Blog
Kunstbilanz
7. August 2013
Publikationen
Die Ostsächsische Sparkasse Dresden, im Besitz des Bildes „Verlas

◇ ◇ ◇

Swap "Publikationen" for "Veröffentlichungen" in the entries and write out all their lines again with nothing else changed.

Blog
Kunstbilanz
7. August 2013
Veröffentlichungen
Die Ostsächsische Sparkasse Dresden, im Besitz des Bildes „Verlas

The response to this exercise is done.